I am using GTX 280 card which has compute capability of 1.3.
I have also installed cuda-3.0beta1 version of CUDA computing environment.
From cuda reference manual, I came to know that GTX card support atomic operations,
So when I used atomic operations for inter block sync(), atomic was actually not working.
I am compiling with -arch sm_11 flag. And compilation is successful.
But the kernel is not launching due to unspecified failure.
Also below conditional compilation printf not using atomics.

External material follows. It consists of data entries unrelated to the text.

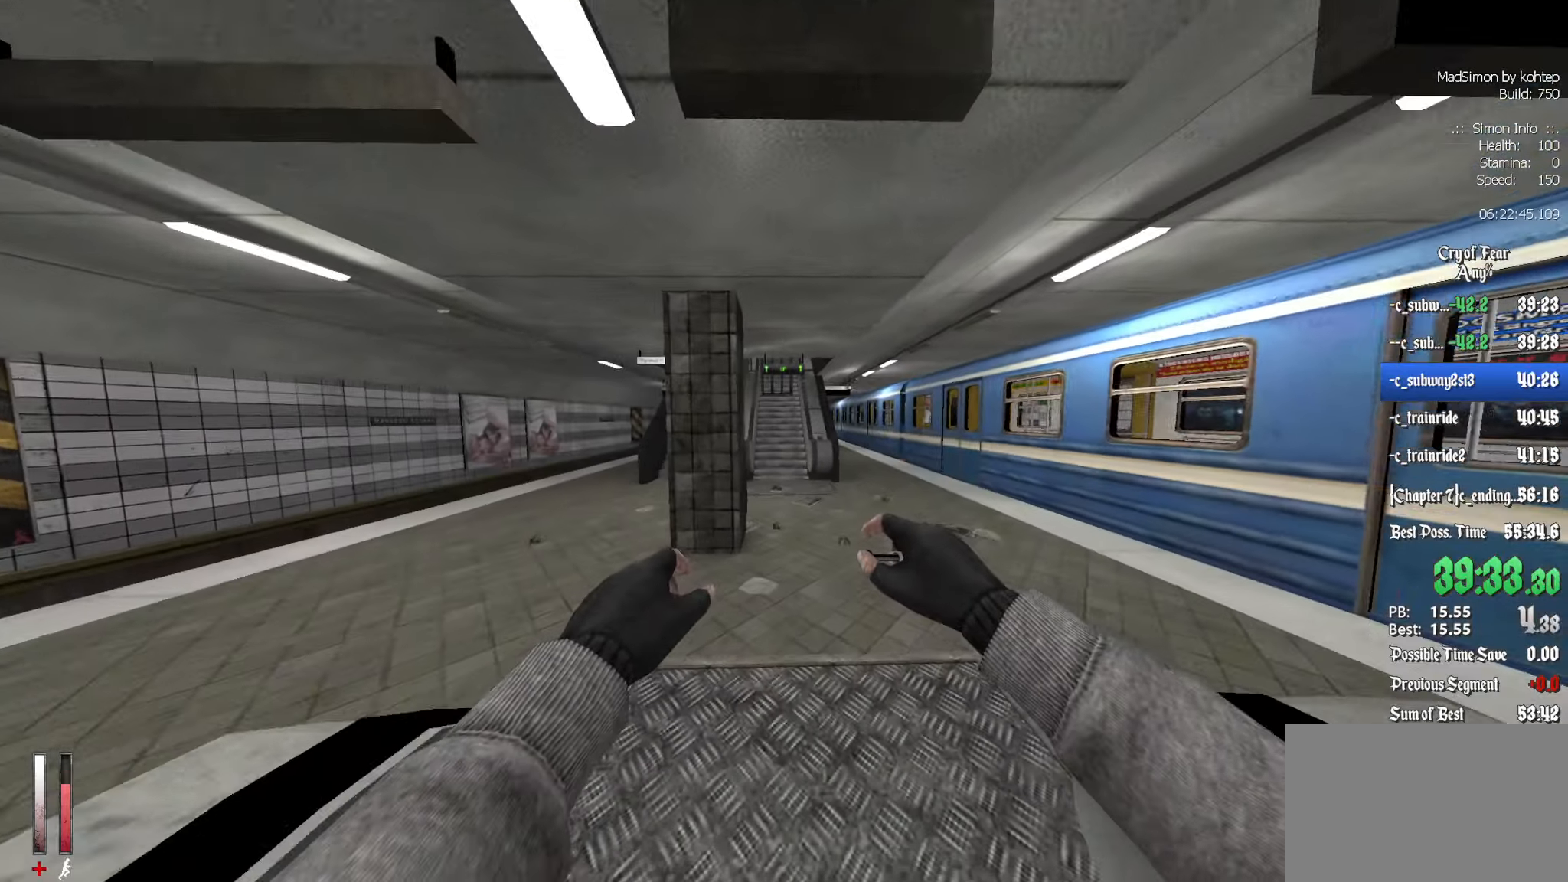
{"keys": ["z"], "mouse": [], "events": [[267, "q", "down"], [500, "q", "up"]]}
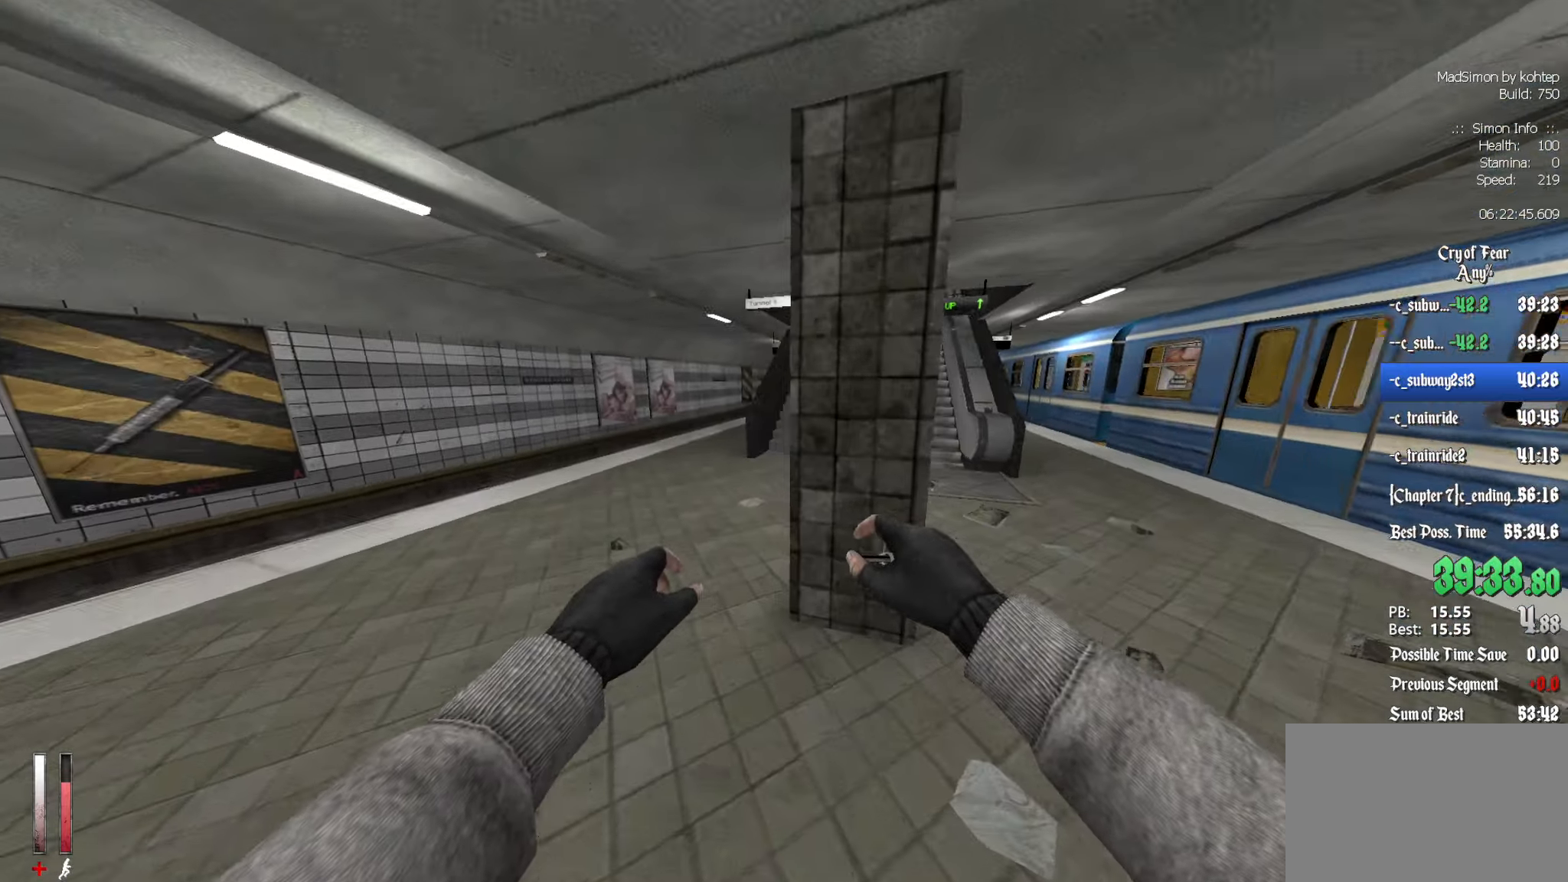
{"keys": ["q", "z"], "mouse": [], "events": [[100, "d", "down"], [233, "d", "up"], [467, "q", "down"]]}
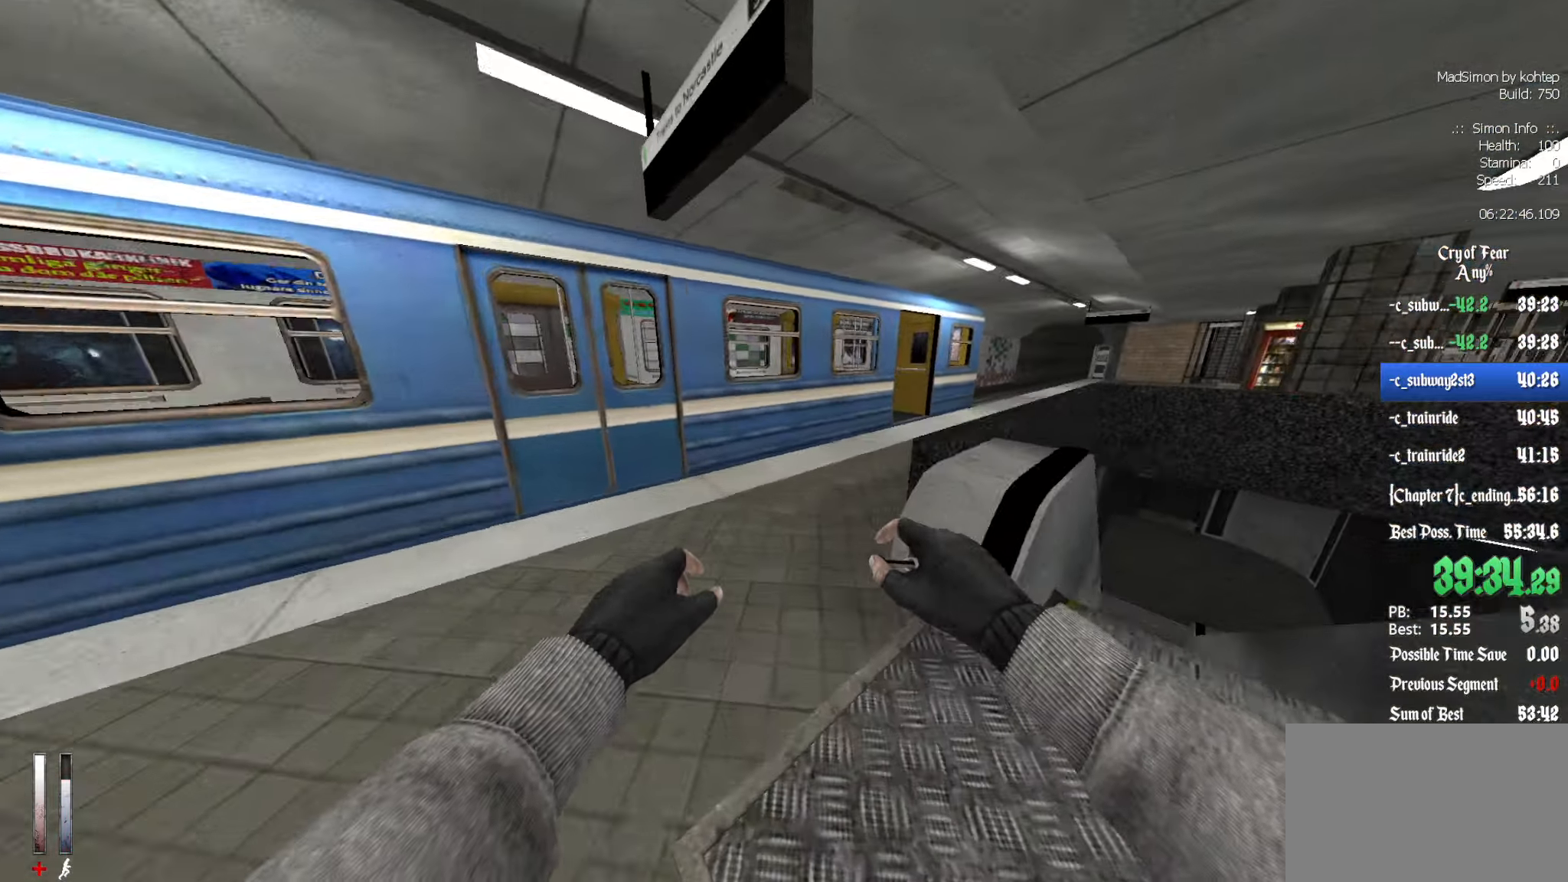
{"keys": ["z"], "mouse": [], "events": [[150, "q", "up"]]}
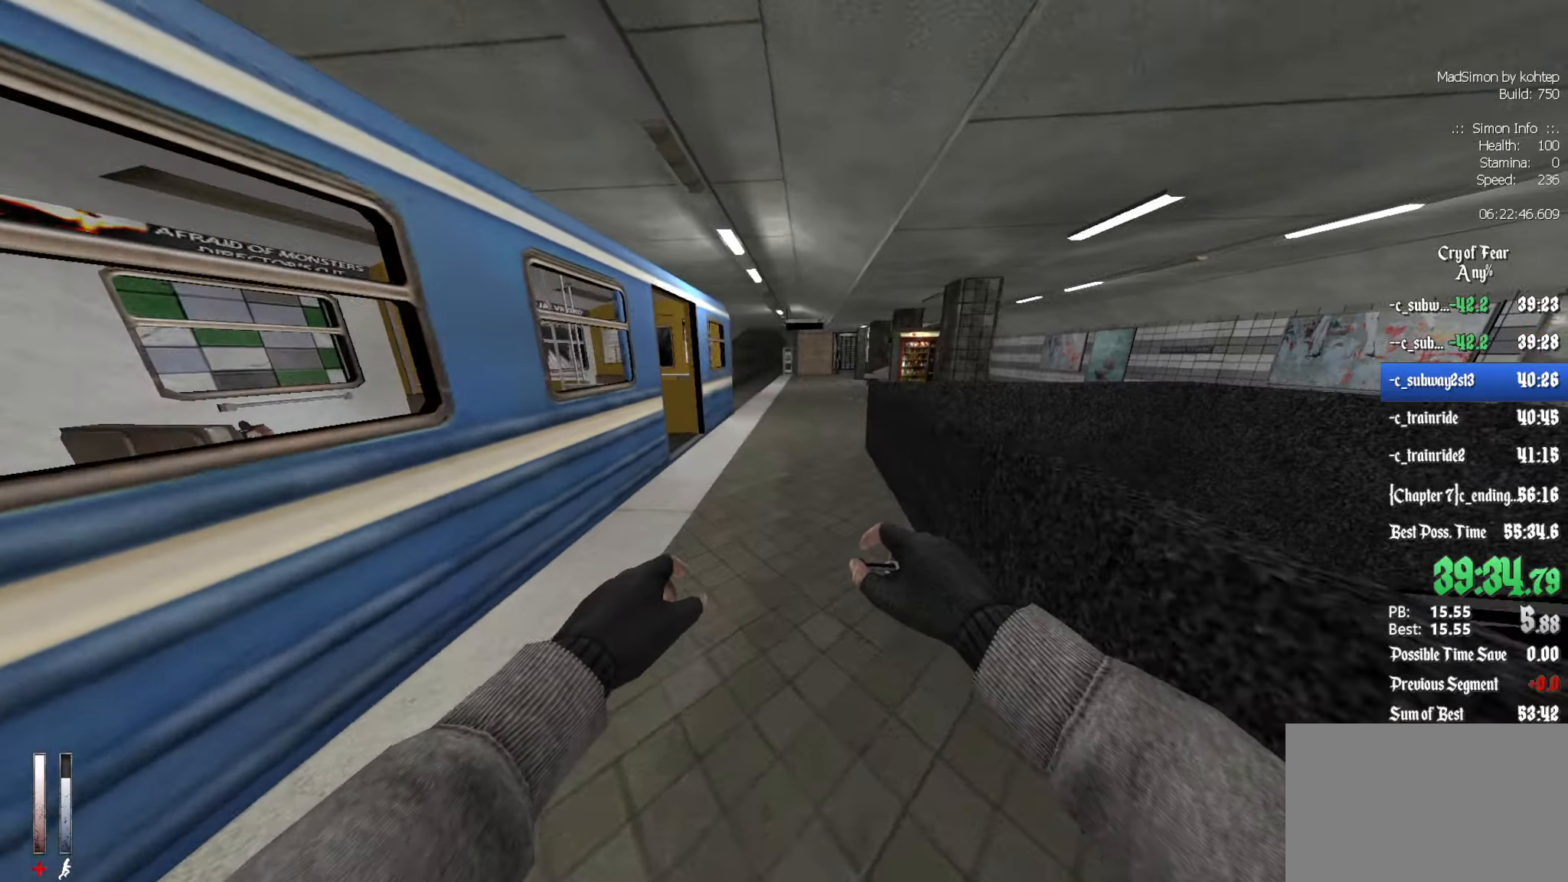
{"keys": ["q"], "mouse": [], "events": [[67, "alt", "down"], [117, "mouse_wheel_down", "down"], [250, "alt", "up"], [300, "d", "down"], [300, "mouse_wheel_down", "up"], [400, "z", "up"], [450, "d", "up"], [484, "q", "down"]]}
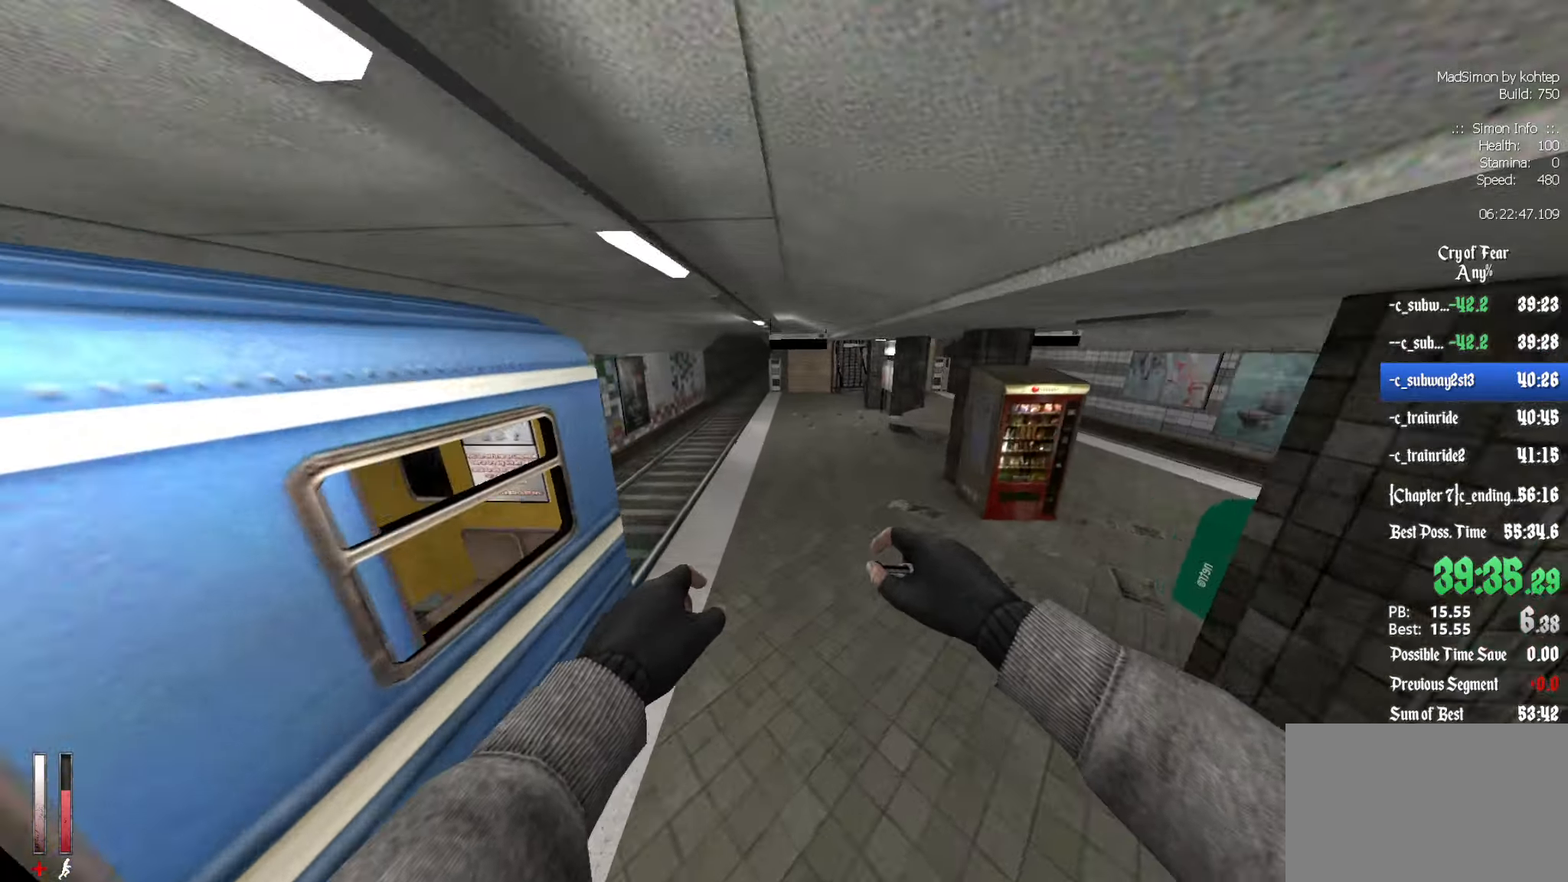
{"keys": ["ctrl"], "mouse": [], "events": [[34, "ctrl", "down"], [267, "mouse_wheel_up", "down"], [367, "q", "up"], [500, "mouse_wheel_up", "up"]]}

#ifndef CUDA_NO_SM_11_ATOMIC_INTRINSICS
printf(“WARNING! Not using atomics!\n”);
#endif
This is my inter block sync() code.
device_ int g_mutex; // not declaring as volatile as atomicAdd doesn’t accept volatile variable
device void __gpu_sync()
{
int tx = threadIdx.x;
int ty = threadIdx.y;
int linBlockInd = blockIdx.y ;
int tid_in_block = ty*blockDim.x+tx;
int cas_variable=1, val=0, to_execute=1, ret=0;
int dummy=1;
__syncthreads();
if (tid_in_block == 0) {
atomicAdd(&g_mutex, 1);
__threadfence();
while(g_mutex != NO_OF_GRID) {
ret=atomicCAS(&cas_variable, to_execute,val); // just not to compile away while loop.
if (ret == 0) {
val+= 1;
} else {
val+= 2;
}
}
}
__syncthreads();
}
Can someone please help me out with resolving this issue.
Thanks in Advance